## Instructions for the task
Switch every "В корзину" in the data below to "Купить", keeping all other lines unchanged. Leave the pictures out of your answer.

## Extracted data entries
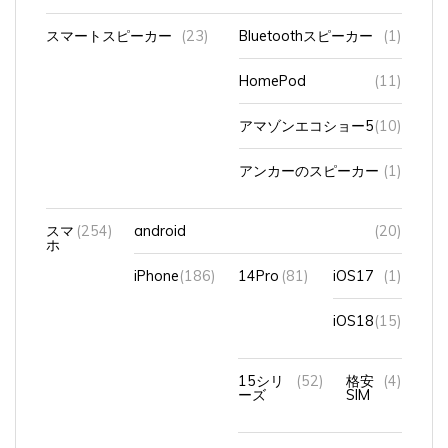
スマートスピーカー
(23)
Bluetoothスピーカー
(1)
HomePod
(11)
アマゾンエコショー5
(10)
アンカーのスピーカー
(1)
スマ
(254)
android
(20)
ホ
iPhone
(186)
14Pro
(81)
iOS17
(1)
iOS18
(15)
15シリ
(52)
格安
(4)
ーズ
SIM
16Pro
(15)
iOS26
(2)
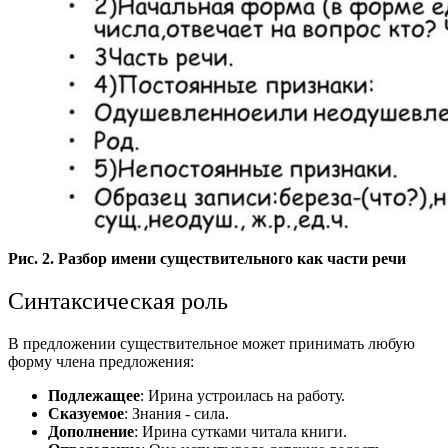
Рис. 2. Разбор имени существительного как части речи
Синтаксическая роль
В предложении существительное может принимать любую
форму члена предложения:
Подлежащее
: Ирина устроилась на работу.
Сказуемое
: Знания - сила.
Дополнение
: Ирина сутками читала книги.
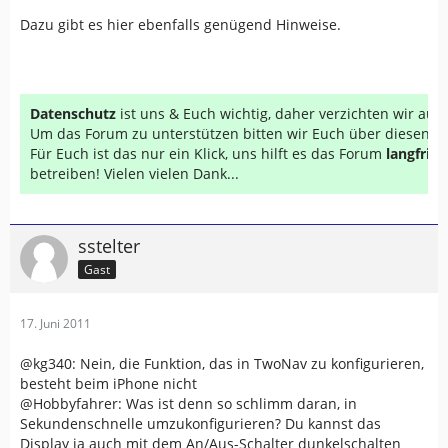
Dazu gibt es hier ebenfalls genügend Hinweise.
Datenschutz
ist uns & Euch wichtig, daher verzichten wir au
Um das Forum zu unterstützen bitten wir Euch über diesen Li
Für Euch ist das nur ein Klick, uns hilft es das Forum
langfrist
betreiben! Vielen vielen Dank...
sstelter
Gast
17. Juni 2011
@kg340: Nein, die Funktion, das in TwoNav zu konfigurieren,
besteht beim iPhone nicht
@Hobbyfahrer: Was ist denn so schlimm daran, in
Sekundenschnelle umzukonfigurieren? Du kannst das
Display ja auch mit dem An/Aus-Schalter dunkelschalten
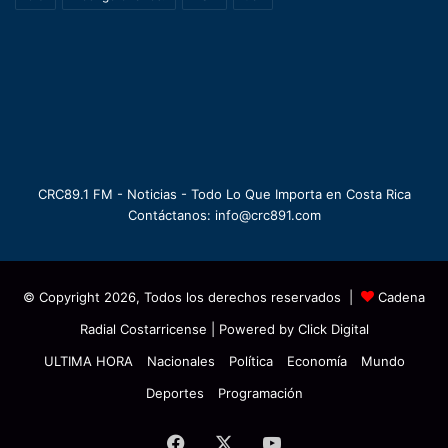
CRC89.1 FM - Noticias - Todo Lo Que Importa en Costa Rica
Contáctanos: info@crc891.com
© Copyright 2026, Todos los derechos reservados |
Cadena
Radial Costarricense
| Powered by
Click Digital
ULTIMA HORA
Nacionales
Política
Economía
Mundo
Deportes
Programación
Facebook
X
YouTube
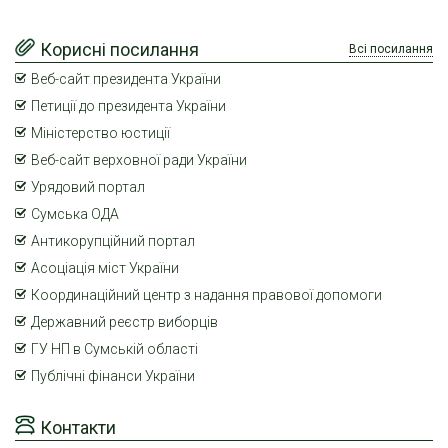
Корисні посилання
Всі посилання
Веб-сайт президента України
Петиції до президента України
Міністерство юстиції
Веб-сайт верховної ради України
Урядовий портал
Сумська ОДА
Антикорупційний портал
Асоціація міст України
Координаційний центр з надання правової допомоги
Державний реєстр виборців
ГУ НП в Сумській області
Публічні фінанси України
Контакти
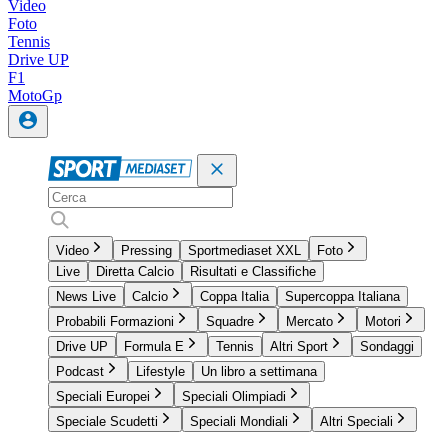
Video
Foto
Tennis
Drive UP
F1
MotoGp
Video
Pressing
Sportmediaset XXL
Foto
Live
Diretta Calcio
Risultati e Classifiche
News Live
Calcio
Coppa Italia
Supercoppa Italiana
Probabili Formazioni
Squadre
Mercato
Motori
Drive UP
Formula E
Tennis
Altri Sport
Sondaggi
Podcast
Lifestyle
Un libro a settimana
Speciali Europei
Speciali Olimpiadi
Speciale Scudetti
Speciali Mondiali
Altri Speciali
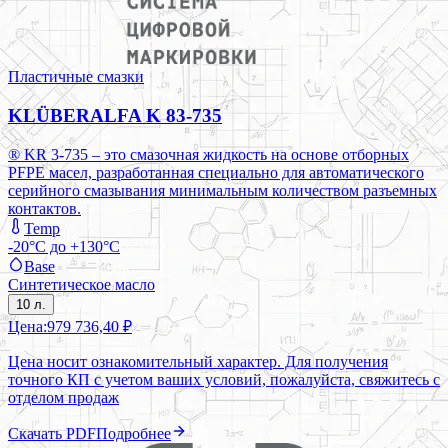
Пластичные смазки
KLÜBERALFA K 83-735
® KR 3-735 – это смазочная жидкость на основе отборных
PFPE масел, разработанная специально для автоматического
серийного смазывания минимальным количеством разъемных
контактов.
Temp
-20°C до +130°C
Base
Синтетическое масло
10 л.
Цена:
979 736,40 ₽
Цена носит ознакомительный характер. Для получения
точного КП с учетом ваших условий, пожалуйста, свяжитесь с
отделом продаж
Скачать PDF
Подробнее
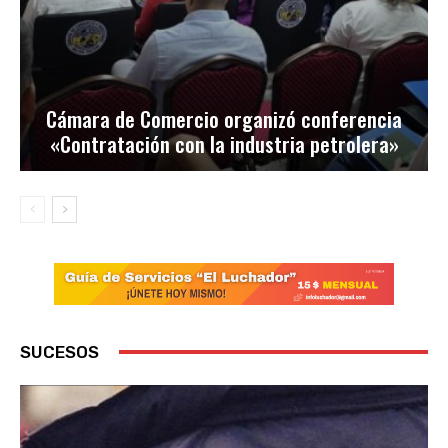
Cámara de Comercio organizó conferencia
«Contratación con la industria petrolera»
SUCESOS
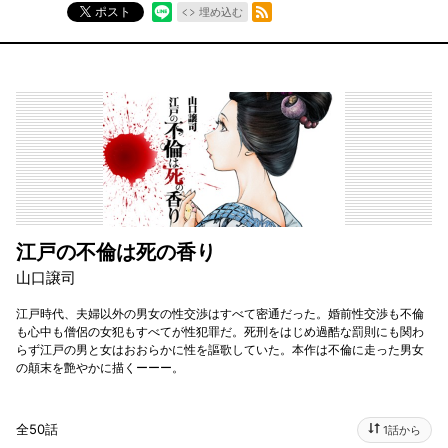
RSSフィード
ポスト
埋め込む
江戸の不倫は死の香り
山口譲司
江戸時代、夫婦以外の男女の性交渉はすべて密通だった。婚前性交渉も不倫
も心中も僧侶の女犯もすべてが性犯罪だ。死刑をはじめ過酷な罰則にも関わ
らず江戸の男と女はおおらかに性を謳歌していた。本作は不倫に走った男女
の顛末を艶やかに描くーーー。
全50話
1話から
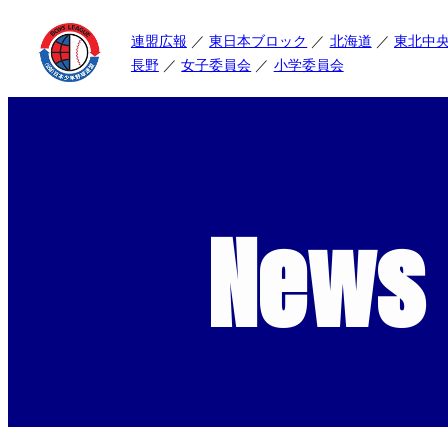
連盟広報
東日本ブロック
北海道
東北中
長野
女子委員会
小学委員会
News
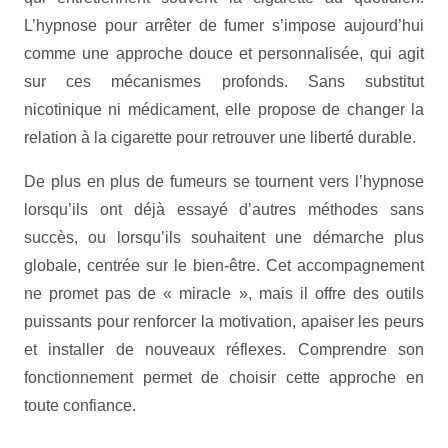
L’hypnose pour arrêter de fumer s’impose aujourd’hui
comme une approche douce et personnalisée, qui agit
sur ces mécanismes profonds. Sans substitut
nicotinique ni médicament, elle propose de changer la
relation à la cigarette pour retrouver une liberté durable.
De plus en plus de fumeurs se tournent vers l’hypnose
lorsqu’ils ont déjà essayé d’autres méthodes sans
succès, ou lorsqu’ils souhaitent une démarche plus
globale, centrée sur le bien-être. Cet accompagnement
ne promet pas de « miracle », mais il offre des outils
puissants pour renforcer la motivation, apaiser les peurs
et installer de nouveaux réflexes. Comprendre son
fonctionnement permet de choisir cette approche en
toute confiance.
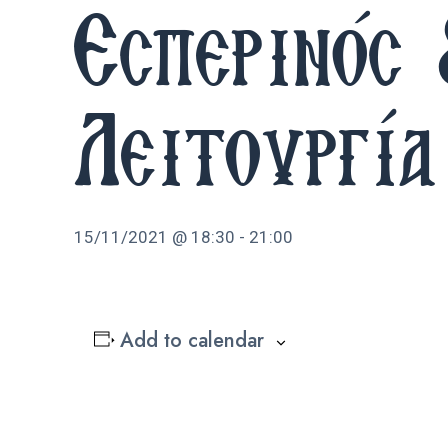
Εσπερινός
Λειτουργία
15/11/2021 @ 18:30
-
21:00
Add to calendar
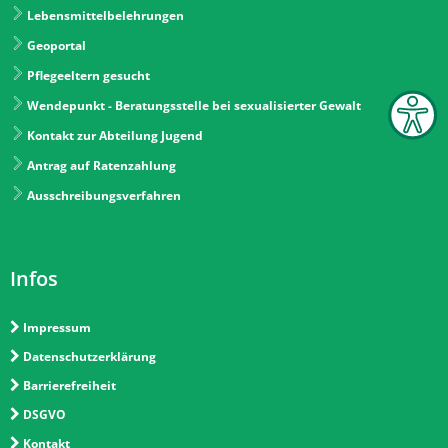
Lebensmittelbelehrungen
Geoportal
Pflegeeltern gesucht
Wendepunkt - Beratungsstelle bei sexualisierter Gewalt
Kontakt zur Abteilung Jugend
Antrag auf Ratenzahlung
Ausschreibungsverfahren
Infos
Impressum
Datenschutzerklärung
Barrierefreiheit
DSGVO
Kontakt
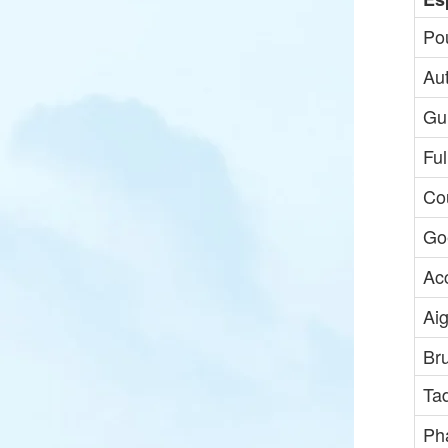
Po
Au
Gui
Ful
Cou
Go
Ac
Aig
Br
Ta
Ph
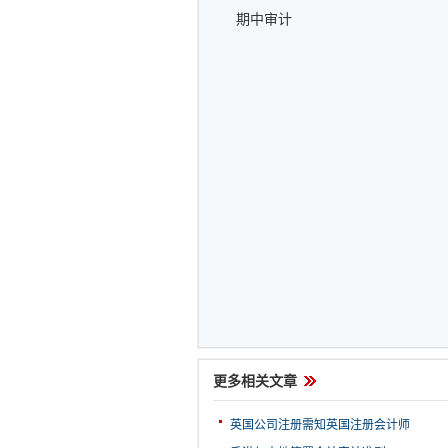
期中审计
更多相关文章
英国公司注册需知英国注册会计师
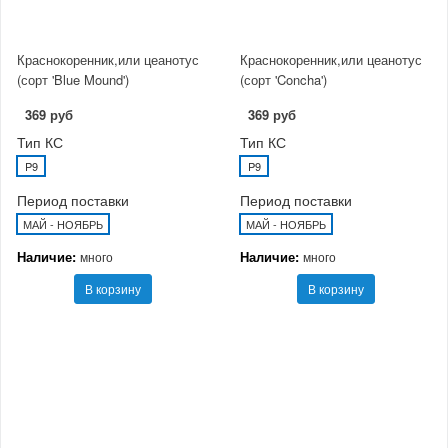
Краснокоренник,или цеанотус
Краснокоренник,или цеанотус
(сорт 'Blue Mound')
(сорт 'Concha')
369 руб
369 руб
Тип КС
Тип КС
P9
P9
Период поставки
Период поставки
МАЙ - НОЯБРЬ
МАЙ - НОЯБРЬ
Наличие:
Наличие:
много
много
В корзину
В корзину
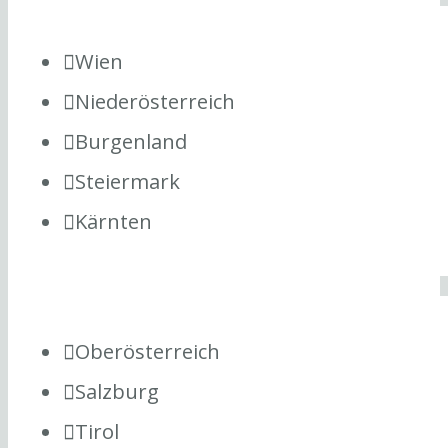
Wien
Niederösterreich
Burgenland
Steiermark
Kärnten
Oberösterreich
Salzburg
Tirol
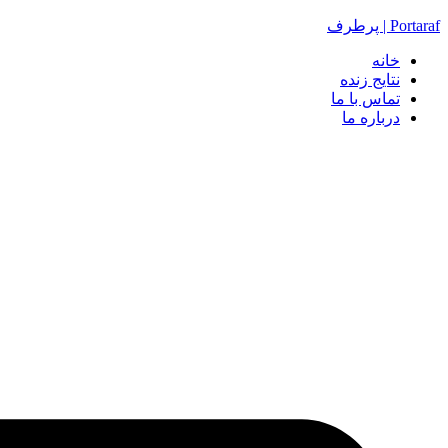
Portaraf | پرطرف
خانه
نتایج زنده
تماس با ما
درباره ما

## Problem solution
スマートスピーカー
(23)
Bluetoothスピーカー
(1)
HomePod
(11)
アマゾンエコショー5
(10)
アンカーのスピーカー
(1)
スマ
(254)
android
(20)
ホ
iPhone
(186)
14Pro
(81)
iOS17
(1)
iOS18
(15)
15シリ
(52)
格安
(4)
ーズ
SIM
16Pro
(15)
iOS26
(2)
Рис. 2. Разбор имени существительного как части речи
Синтаксическая роль
В предложении существительное может принимать любую
форму члена предложения:
Подлежащее
: Ирина устроилась на работу.
Сказуемое
: Знания - сила.
Дополнение
: Ирина сутками читала книги.
Dazu gibt es hier ebenfalls genügend Hinweise.
Datenschutz
ist uns & Euch wichtig, daher verzichten wir au
Um das Forum zu unterstützen bitten wir Euch über diesen Li
Für Euch ist das nur ein Klick, uns hilft es das Forum
langfrist
betreiben! Vielen vielen Dank...
sstelter
Gast
17. Juni 2011
@kg340: Nein, die Funktion, das in TwoNav zu konfigurieren,
besteht beim iPhone nicht
@Hobbyfahrer: Was ist denn so schlimm daran, in
Sekundenschnelle umzukonfigurieren? Du kannst das
Display ja auch mit dem An/Aus-Schalter dunkelschalten
CRC89.1 FM - Noticias - Todo Lo Que Importa en Costa Rica
Contáctanos: info@crc891.com
© Copyright 2026, Todos los derechos reservados |
Cadena
Radial Costarricense
| Powered by
Click Digital
ULTIMA HORA
Nacionales
Política
Economía
Mundo
Deportes
Programación
Facebook
X
YouTube
Корисні посилання
Всі посилання
Веб-сайт президента України
Петиції до президента України
Міністерство юстиції
Веб-сайт верховної ради України
Урядовий портал
Сумська ОДА
Антикорупційний портал
Асоціація міст України
Координаційний центр з надання правової допомоги
Державний реєстр виборців
ГУ НП в Сумській області
Публічні фінанси України
Контакти
Video
Foto
Tennis
Drive UP
F1
MotoGp
Video
Pressing
Sportmediaset XXL
Foto
Live
Diretta Calcio
Risultati e Classifiche
News Live
Calcio
Coppa Italia
Supercoppa Italiana
Probabili Formazioni
Squadre
Mercato
Motori
Drive UP
Formula E
Tennis
Altri Sport
Sondaggi
Podcast
Lifestyle
Un libro a settimana
Speciali Europei
Speciali Olimpiadi
Speciale Scudetti
Speciali Mondiali
Altri Speciali
Пластичные смазки
KLÜBERALFA K 83-735
® KR 3-735 – это смазочная жидкость на основе отборных
PFPE масел, разработанная специально для автоматического
серийного смазывания минимальным количеством разъемных
контактов.
Temp
-20°C до +130°C
Base
Синтетическое масло
10 л.
Цена:
979 736,40 ₽
Цена носит ознакомительный характер. Для получения
точного КП с учетом ваших условий, пожалуйста, свяжитесь с
отделом продаж
Скачать PDF
Подробнее
Cámara de Comercio organizó conferencia
«Contratación con la industria petrolera»
SUCESOS
RSSフィード
ポスト
埋め込む
江戸の不倫は死の香り
山口譲司
江戸時代、夫婦以外の男女の性交渉はすべて密通だった。婚前性交渉も不倫
も心中も僧侶の女犯もすべてが性犯罪だ。死刑をはじめ過酷な罰則にも関わ
らず江戸の男と女はおおらかに性を謳歌していた。本作は不倫に走った男女
の顛末を艶やかに描くーーー。
全50話
1話から
連盟広報
東日本ブロック
北海道
東北中
長野
女子委員会
小学委員会
News
L’hypnose pour arrêter de fumer s’impose aujourd’hui
comme une approche douce et personnalisée, qui agit
sur ces mécanismes profonds. Sans substitut
nicotinique ni médicament, elle propose de changer la
relation à la cigarette pour retrouver une liberté durable.
De plus en plus de fumeurs se tournent vers l’hypnose
lorsqu’ils ont déjà essayé d’autres méthodes sans
succès, ou lorsqu’ils souhaitent une démarche plus
globale, centrée sur le bien-être. Cet accompagnement
ne promet pas de « miracle », mais il offre des outils
puissants pour renforcer la motivation, apaiser les peurs
et installer de nouveaux réflexes. Comprendre son
fonctionnement permet de choisir cette approche en
toute confiance.
Εσπερινός
Λειτουργία
15/11/2021 @ 18:30
-
21:00
Add to calendar
Lebensmittelbelehrungen
Geoportal
Pflegeeltern gesucht
Wendepunkt - Beratungsstelle bei sexualisierter Gewalt
Kontakt zur Abteilung Jugend
Antrag auf Ratenzahlung
Ausschreibungsverfahren
Infos
Impressum
Datenschutzerklärung
Barrierefreiheit
DSGVO
Kontakt
Po
Au
Gui
Ful
Cou
Go
Ac
Aig
Br
Ta
Ph
期中审计
更多相关文章
英国公司注册需知英国注册会计师
Краснокоренник,или цеанотус
Краснокоренник,или цеанотус
(сорт 'Blue Mound')
(сорт 'Concha')
369 руб
369 руб
Тип КС
Тип КС
P9
P9
Период поставки
Период поставки
МАЙ - НОЯБРЬ
МАЙ - НОЯБРЬ
Наличие:
Наличие:
много
много
Купить
Купить
Wien
Niederösterreich
Burgenland
Steiermark
Kärnten
Oberösterreich
Salzburg
Tirol
Portaraf | پرطرف
خانه
نتایج زنده
تماس با ما
درباره ما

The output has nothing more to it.